Problem details:
Update the rows below by changing every "BOSCH" to "SIEMENS", leaving everything else as it is.

(Records from a dataset)
· · · · · · ·

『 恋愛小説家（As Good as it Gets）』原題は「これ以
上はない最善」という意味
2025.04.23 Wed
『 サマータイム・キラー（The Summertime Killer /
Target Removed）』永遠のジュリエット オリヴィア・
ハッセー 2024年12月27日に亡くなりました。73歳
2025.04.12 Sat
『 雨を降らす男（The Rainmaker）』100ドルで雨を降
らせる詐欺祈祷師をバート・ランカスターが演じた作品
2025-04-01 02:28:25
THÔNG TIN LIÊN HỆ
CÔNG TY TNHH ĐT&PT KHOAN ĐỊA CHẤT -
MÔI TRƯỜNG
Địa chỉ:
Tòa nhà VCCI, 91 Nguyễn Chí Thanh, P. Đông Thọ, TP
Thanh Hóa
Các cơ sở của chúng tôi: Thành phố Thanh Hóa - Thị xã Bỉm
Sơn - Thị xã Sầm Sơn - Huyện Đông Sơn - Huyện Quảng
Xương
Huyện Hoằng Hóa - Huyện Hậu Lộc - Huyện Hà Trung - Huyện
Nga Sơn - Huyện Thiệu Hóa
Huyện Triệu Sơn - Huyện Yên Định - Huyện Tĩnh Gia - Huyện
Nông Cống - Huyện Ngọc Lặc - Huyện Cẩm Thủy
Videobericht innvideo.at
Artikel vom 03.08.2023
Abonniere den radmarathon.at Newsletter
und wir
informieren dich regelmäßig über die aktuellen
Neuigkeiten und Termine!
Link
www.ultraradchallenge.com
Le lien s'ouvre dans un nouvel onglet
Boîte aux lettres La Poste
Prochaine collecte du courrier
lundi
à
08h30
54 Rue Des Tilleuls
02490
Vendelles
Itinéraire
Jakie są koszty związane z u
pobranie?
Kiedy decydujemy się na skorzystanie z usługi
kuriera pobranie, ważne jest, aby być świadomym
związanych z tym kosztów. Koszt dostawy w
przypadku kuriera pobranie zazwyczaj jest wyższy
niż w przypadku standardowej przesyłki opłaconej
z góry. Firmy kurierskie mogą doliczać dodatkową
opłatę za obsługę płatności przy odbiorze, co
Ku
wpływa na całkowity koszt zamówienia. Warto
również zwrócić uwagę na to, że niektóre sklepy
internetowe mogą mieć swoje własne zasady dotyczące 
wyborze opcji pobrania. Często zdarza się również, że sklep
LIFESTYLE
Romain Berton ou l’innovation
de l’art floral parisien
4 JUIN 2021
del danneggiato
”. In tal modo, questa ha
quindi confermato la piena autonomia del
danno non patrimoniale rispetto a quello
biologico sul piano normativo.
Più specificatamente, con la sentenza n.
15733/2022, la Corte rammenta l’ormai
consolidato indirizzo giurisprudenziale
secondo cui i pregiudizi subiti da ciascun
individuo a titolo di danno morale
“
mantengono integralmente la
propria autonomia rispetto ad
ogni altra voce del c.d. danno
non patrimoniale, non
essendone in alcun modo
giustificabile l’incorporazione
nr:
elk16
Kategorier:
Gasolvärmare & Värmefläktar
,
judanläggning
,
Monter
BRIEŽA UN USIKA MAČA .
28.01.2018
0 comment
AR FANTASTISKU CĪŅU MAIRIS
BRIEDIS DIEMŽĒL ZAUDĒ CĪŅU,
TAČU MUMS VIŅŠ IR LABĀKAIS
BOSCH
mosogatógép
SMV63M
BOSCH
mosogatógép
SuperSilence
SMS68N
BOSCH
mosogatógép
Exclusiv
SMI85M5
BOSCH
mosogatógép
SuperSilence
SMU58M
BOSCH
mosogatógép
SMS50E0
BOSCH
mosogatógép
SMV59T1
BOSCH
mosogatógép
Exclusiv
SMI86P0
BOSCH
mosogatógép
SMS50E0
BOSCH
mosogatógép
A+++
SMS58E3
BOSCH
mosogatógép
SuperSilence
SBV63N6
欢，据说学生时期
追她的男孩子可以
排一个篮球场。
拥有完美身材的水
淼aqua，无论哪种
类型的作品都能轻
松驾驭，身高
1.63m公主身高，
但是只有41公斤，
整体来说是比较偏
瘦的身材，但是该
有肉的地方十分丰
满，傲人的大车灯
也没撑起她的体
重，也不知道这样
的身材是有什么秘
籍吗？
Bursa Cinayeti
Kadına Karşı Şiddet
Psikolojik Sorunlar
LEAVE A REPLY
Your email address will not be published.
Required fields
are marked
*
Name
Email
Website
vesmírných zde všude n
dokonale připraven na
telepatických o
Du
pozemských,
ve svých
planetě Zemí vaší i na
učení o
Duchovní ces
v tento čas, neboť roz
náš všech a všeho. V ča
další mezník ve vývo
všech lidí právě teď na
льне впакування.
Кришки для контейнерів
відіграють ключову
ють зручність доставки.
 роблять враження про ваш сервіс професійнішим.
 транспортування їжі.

· · · · · · ·

Solved problem:
『 恋愛小説家（As Good as it Gets）』原題は「これ以
上はない最善」という意味
2025.04.23 Wed
『 サマータイム・キラー（The Summertime Killer /
Target Removed）』永遠のジュリエット オリヴィア・
ハッセー 2024年12月27日に亡くなりました。73歳
2025.04.12 Sat
『 雨を降らす男（The Rainmaker）』100ドルで雨を降
らせる詐欺祈祷師をバート・ランカスターが演じた作品
2025-04-01 02:28:25
THÔNG TIN LIÊN HỆ
CÔNG TY TNHH ĐT&PT KHOAN ĐỊA CHẤT -
MÔI TRƯỜNG
Địa chỉ:
Tòa nhà VCCI, 91 Nguyễn Chí Thanh, P. Đông Thọ, TP
Thanh Hóa
Các cơ sở của chúng tôi: Thành phố Thanh Hóa - Thị xã Bỉm
Sơn - Thị xã Sầm Sơn - Huyện Đông Sơn - Huyện Quảng
Xương
Huyện Hoằng Hóa - Huyện Hậu Lộc - Huyện Hà Trung - Huyện
Nga Sơn - Huyện Thiệu Hóa
Huyện Triệu Sơn - Huyện Yên Định - Huyện Tĩnh Gia - Huyện
Nông Cống - Huyện Ngọc Lặc - Huyện Cẩm Thủy
Videobericht innvideo.at
Artikel vom 03.08.2023
Abonniere den radmarathon.at Newsletter
und wir
informieren dich regelmäßig über die aktuellen
Neuigkeiten und Termine!
Link
www.ultraradchallenge.com
Le lien s'ouvre dans un nouvel onglet
Boîte aux lettres La Poste
Prochaine collecte du courrier
lundi
à
08h30
54 Rue Des Tilleuls
02490
Vendelles
Itinéraire
Jakie są koszty związane z u
pobranie?
Kiedy decydujemy się na skorzystanie z usługi
kuriera pobranie, ważne jest, aby być świadomym
związanych z tym kosztów. Koszt dostawy w
przypadku kuriera pobranie zazwyczaj jest wyższy
niż w przypadku standardowej przesyłki opłaconej
z góry. Firmy kurierskie mogą doliczać dodatkową
opłatę za obsługę płatności przy odbiorze, co
Ku
wpływa na całkowity koszt zamówienia. Warto
również zwrócić uwagę na to, że niektóre sklepy
internetowe mogą mieć swoje własne zasady dotyczące 
wyborze opcji pobrania. Często zdarza się również, że sklep
LIFESTYLE
Romain Berton ou l’innovation
de l’art floral parisien
4 JUIN 2021
del danneggiato
”. In tal modo, questa ha
quindi confermato la piena autonomia del
danno non patrimoniale rispetto a quello
biologico sul piano normativo.
Più specificatamente, con la sentenza n.
15733/2022, la Corte rammenta l’ormai
consolidato indirizzo giurisprudenziale
secondo cui i pregiudizi subiti da ciascun
individuo a titolo di danno morale
“
mantengono integralmente la
propria autonomia rispetto ad
ogni altra voce del c.d. danno
non patrimoniale, non
essendone in alcun modo
giustificabile l’incorporazione
nr:
elk16
Kategorier:
Gasolvärmare & Värmefläktar
,
judanläggning
,
Monter
BRIEŽA UN USIKA MAČA .
28.01.2018
0 comment
AR FANTASTISKU CĪŅU MAIRIS
BRIEDIS DIEMŽĒL ZAUDĒ CĪŅU,
TAČU MUMS VIŅŠ IR LABĀKAIS
SIEMENS
mosogatógép
SMV63M
SIEMENS
mosogatógép
SuperSilence
SMS68N
SIEMENS
mosogatógép
Exclusiv
SMI85M5
SIEMENS
mosogatógép
SuperSilence
SMU58M
SIEMENS
mosogatógép
SMS50E0
SIEMENS
mosogatógép
SMV59T1
SIEMENS
mosogatógép
Exclusiv
SMI86P0
SIEMENS
mosogatógép
SMS50E0
SIEMENS
mosogatógép
A+++
SMS58E3
SIEMENS
mosogatógép
SuperSilence
SBV63N6
欢，据说学生时期
追她的男孩子可以
排一个篮球场。
拥有完美身材的水
淼aqua，无论哪种
类型的作品都能轻
松驾驭，身高
1.63m公主身高，
但是只有41公斤，
整体来说是比较偏
瘦的身材，但是该
有肉的地方十分丰
满，傲人的大车灯
也没撑起她的体
重，也不知道这样
的身材是有什么秘
籍吗？
Bursa Cinayeti
Kadına Karşı Şiddet
Psikolojik Sorunlar
LEAVE A REPLY
Your email address will not be published.
Required fields
are marked
*
Name
Email
Website
vesmírných zde všude n
dokonale připraven na
telepatických o
Du
pozemských,
ve svých
planetě Zemí vaší i na
učení o
Duchovní ces
v tento čas, neboť roz
náš všech a všeho. V ča
další mezník ve vývo
všech lidí právě teď na
льне впакування.
Кришки для контейнерів
відіграють ключову
ють зручність доставки.
 роблять враження про ваш сервіс професійнішим.
 транспортування їжі.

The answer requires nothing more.